━━━ SOURCE PASSAGE

I realize that I ought to be writing about Chris Christie, the recently re-elected Republican governor of New Jersey, who has just had a brush with political death. But though I wish Christie well, and though I continue to believe that he is one of the most promising elected conservatives to have emerged in my lifetime, the Republican future rests less on the fate of individuals and more on the fate of ideas. And this week, one of Christie’s fellow presidential aspirants, Florida Sen. Marco Rubio, introduced a genuinely new idea for helping tens of millions of Americans escape poverty.
On Thursday, the 50th anniversary of President Lyndon Baines Johnson’s declaration of a “War on Poverty,” Rubio gave an address that weaved together stories from the lives of his immigrant parents with the barriers to upward mobility facing people very much like them today. “America is still the land of opportunity for most, but it is not a land of opportunity for all,” Rubio told the assembled crowd, drawing on the fact that 70 percent of U.S. children raised in poverty never achieve middle-income status.

━━━━━━
━━━ GIVEN DATA

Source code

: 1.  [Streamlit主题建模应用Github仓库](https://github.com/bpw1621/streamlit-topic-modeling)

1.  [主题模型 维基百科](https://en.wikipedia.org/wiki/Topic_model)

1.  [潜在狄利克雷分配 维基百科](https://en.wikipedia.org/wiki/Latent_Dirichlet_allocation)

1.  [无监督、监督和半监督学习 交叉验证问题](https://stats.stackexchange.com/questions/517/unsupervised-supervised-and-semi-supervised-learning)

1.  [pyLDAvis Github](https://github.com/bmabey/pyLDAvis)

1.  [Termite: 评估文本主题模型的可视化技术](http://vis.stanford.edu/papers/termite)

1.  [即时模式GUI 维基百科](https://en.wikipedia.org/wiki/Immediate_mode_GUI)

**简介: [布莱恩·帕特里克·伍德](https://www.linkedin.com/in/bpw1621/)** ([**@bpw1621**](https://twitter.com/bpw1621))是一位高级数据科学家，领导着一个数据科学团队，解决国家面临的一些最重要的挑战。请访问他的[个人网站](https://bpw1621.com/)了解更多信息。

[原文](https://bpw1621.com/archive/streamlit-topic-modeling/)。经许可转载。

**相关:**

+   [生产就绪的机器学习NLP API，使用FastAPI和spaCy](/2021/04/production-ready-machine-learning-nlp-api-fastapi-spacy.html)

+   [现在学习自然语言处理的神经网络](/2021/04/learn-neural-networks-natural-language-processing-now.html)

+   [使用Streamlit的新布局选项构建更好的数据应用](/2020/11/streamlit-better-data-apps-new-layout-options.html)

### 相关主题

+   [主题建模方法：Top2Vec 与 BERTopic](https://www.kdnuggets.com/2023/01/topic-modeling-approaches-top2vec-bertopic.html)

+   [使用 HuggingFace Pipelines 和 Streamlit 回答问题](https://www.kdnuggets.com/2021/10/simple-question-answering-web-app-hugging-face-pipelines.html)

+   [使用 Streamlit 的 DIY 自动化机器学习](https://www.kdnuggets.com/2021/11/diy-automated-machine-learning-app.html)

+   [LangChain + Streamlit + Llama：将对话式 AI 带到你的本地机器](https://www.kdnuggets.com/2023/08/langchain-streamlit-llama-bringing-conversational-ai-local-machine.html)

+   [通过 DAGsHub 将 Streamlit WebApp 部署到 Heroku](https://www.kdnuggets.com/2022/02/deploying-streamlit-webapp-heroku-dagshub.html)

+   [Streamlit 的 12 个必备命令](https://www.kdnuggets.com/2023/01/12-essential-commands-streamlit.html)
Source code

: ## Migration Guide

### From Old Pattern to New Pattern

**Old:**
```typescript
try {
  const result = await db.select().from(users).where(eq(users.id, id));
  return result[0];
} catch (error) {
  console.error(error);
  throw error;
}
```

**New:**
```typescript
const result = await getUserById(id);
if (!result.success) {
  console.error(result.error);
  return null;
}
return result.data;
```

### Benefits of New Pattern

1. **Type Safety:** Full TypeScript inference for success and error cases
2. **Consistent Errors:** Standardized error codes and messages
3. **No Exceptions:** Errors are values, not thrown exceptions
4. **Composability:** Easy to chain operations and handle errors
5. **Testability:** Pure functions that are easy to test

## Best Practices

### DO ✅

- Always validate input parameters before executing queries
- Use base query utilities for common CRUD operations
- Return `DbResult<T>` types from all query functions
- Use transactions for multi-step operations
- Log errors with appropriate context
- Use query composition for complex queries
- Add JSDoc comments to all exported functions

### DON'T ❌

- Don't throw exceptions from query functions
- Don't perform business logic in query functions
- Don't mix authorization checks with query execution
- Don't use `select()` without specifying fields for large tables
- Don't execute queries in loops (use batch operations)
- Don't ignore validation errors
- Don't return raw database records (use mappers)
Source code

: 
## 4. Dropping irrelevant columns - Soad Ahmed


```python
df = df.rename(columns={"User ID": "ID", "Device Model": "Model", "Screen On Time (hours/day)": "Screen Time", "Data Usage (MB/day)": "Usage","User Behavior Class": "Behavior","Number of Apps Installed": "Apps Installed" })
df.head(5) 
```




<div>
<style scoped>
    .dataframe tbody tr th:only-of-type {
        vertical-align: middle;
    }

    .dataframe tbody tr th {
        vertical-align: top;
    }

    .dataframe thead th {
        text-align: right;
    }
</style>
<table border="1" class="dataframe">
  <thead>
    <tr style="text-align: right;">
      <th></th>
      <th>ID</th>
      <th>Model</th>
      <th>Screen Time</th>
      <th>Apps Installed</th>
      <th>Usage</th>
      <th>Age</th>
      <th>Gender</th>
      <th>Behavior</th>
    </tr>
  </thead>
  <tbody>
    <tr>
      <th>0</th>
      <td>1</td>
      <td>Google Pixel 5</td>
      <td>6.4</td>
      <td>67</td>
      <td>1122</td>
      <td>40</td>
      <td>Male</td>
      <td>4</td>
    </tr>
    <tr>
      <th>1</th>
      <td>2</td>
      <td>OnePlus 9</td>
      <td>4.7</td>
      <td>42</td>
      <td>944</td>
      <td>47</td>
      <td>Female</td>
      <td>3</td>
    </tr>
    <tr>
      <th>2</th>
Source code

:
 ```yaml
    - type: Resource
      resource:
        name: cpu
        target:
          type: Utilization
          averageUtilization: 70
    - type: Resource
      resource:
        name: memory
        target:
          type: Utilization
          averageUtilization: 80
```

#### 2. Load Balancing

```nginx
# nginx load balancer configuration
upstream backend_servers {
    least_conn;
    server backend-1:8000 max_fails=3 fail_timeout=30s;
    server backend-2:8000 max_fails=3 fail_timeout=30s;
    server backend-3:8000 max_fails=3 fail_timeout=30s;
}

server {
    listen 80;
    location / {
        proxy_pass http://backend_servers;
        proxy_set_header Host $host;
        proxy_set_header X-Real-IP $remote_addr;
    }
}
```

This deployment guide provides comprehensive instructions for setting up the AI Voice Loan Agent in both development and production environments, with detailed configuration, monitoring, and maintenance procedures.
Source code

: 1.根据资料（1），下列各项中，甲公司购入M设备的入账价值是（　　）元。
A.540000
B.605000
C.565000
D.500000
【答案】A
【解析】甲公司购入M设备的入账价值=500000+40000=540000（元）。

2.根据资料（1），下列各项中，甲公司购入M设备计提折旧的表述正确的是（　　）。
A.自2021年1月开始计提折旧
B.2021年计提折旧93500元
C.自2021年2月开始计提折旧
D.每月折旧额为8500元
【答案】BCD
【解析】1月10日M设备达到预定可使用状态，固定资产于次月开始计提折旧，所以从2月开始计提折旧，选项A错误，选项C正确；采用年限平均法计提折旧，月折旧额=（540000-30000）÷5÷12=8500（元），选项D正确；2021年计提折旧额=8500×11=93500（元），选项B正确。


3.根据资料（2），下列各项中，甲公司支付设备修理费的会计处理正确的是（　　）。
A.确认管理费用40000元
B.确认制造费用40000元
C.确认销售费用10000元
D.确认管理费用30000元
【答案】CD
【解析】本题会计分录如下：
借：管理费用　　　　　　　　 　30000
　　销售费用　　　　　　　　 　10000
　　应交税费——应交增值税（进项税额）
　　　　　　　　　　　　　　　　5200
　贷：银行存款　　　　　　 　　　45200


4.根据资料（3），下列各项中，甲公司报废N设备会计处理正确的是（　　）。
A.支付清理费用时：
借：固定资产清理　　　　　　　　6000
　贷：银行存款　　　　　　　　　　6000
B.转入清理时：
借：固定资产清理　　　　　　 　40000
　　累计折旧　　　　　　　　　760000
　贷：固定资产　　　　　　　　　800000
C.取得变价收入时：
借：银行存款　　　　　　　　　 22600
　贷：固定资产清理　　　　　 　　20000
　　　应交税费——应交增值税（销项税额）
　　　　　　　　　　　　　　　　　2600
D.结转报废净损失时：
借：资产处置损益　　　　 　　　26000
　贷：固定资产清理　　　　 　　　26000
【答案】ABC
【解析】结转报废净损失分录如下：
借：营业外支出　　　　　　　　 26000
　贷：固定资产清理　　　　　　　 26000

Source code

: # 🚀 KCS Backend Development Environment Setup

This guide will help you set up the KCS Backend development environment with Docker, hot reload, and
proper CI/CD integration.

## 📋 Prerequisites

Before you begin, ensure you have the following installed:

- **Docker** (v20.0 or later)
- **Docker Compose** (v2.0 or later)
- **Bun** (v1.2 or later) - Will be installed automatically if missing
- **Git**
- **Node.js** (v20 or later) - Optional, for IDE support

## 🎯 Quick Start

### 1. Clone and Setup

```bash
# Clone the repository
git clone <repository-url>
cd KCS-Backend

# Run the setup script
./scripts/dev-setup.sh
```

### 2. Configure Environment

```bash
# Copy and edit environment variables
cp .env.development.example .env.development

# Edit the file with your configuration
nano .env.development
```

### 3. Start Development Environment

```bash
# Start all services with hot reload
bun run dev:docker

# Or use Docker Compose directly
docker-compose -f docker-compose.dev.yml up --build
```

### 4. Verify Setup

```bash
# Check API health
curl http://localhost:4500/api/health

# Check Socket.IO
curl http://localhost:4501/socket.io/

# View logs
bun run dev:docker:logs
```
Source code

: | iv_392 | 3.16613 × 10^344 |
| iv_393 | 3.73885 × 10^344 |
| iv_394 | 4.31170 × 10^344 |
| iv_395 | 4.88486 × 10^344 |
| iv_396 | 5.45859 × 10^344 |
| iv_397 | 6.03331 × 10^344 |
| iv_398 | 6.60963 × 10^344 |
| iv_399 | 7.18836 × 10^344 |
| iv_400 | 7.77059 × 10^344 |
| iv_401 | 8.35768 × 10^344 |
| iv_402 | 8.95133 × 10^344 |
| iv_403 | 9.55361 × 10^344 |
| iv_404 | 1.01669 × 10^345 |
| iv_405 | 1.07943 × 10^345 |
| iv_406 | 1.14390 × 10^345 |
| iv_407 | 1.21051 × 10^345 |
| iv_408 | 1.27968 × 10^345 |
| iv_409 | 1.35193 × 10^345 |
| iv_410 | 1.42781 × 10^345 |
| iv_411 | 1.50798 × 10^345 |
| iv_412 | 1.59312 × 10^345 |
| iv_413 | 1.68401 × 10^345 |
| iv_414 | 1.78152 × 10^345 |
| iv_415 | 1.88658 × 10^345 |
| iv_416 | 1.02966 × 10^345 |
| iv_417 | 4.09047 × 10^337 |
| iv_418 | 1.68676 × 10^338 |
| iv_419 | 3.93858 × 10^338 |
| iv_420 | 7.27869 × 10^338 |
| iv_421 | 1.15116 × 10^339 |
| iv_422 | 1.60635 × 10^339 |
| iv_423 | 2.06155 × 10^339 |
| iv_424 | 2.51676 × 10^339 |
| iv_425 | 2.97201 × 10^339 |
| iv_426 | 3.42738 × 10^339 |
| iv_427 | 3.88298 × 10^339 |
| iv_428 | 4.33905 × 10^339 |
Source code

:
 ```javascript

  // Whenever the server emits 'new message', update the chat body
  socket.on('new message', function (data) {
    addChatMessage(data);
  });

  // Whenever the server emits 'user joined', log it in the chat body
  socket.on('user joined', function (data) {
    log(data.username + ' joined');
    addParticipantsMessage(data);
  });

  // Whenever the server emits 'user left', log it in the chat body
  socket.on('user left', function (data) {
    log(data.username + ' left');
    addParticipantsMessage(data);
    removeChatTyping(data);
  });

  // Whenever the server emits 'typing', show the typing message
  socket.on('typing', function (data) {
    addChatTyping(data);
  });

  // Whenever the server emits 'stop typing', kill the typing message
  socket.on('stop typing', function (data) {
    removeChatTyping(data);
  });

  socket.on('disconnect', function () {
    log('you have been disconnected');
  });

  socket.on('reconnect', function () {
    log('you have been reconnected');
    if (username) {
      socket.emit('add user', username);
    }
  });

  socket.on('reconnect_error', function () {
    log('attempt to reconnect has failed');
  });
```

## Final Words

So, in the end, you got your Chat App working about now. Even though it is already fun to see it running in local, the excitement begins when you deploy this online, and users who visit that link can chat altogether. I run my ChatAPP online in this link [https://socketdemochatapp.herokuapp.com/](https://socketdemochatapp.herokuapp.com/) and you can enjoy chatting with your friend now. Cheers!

━━━━━━

- _WHAT TO PRODUCE_: Reproduce verbatim the stretch of the commentary on Rubio's poverty speech from "On Thursday, the" through "achieve middle-income status.".

- _ANSWER TO THIS EXERCISE_:
On Thursday, the 50th anniversary of President Lyndon Baines Johnson’s declaration of a “War on Poverty,” Rubio gave an address that weaved together stories from the lives of his immigrant parents with the barriers to upward mobility facing people very much like them today. “America is still the land of opportunity for most, but it is not a land of opportunity for all,” Rubio told the assembled crowd, drawing on the fact that 70 percent of U.S. children raised in poverty never achieve middle-income status.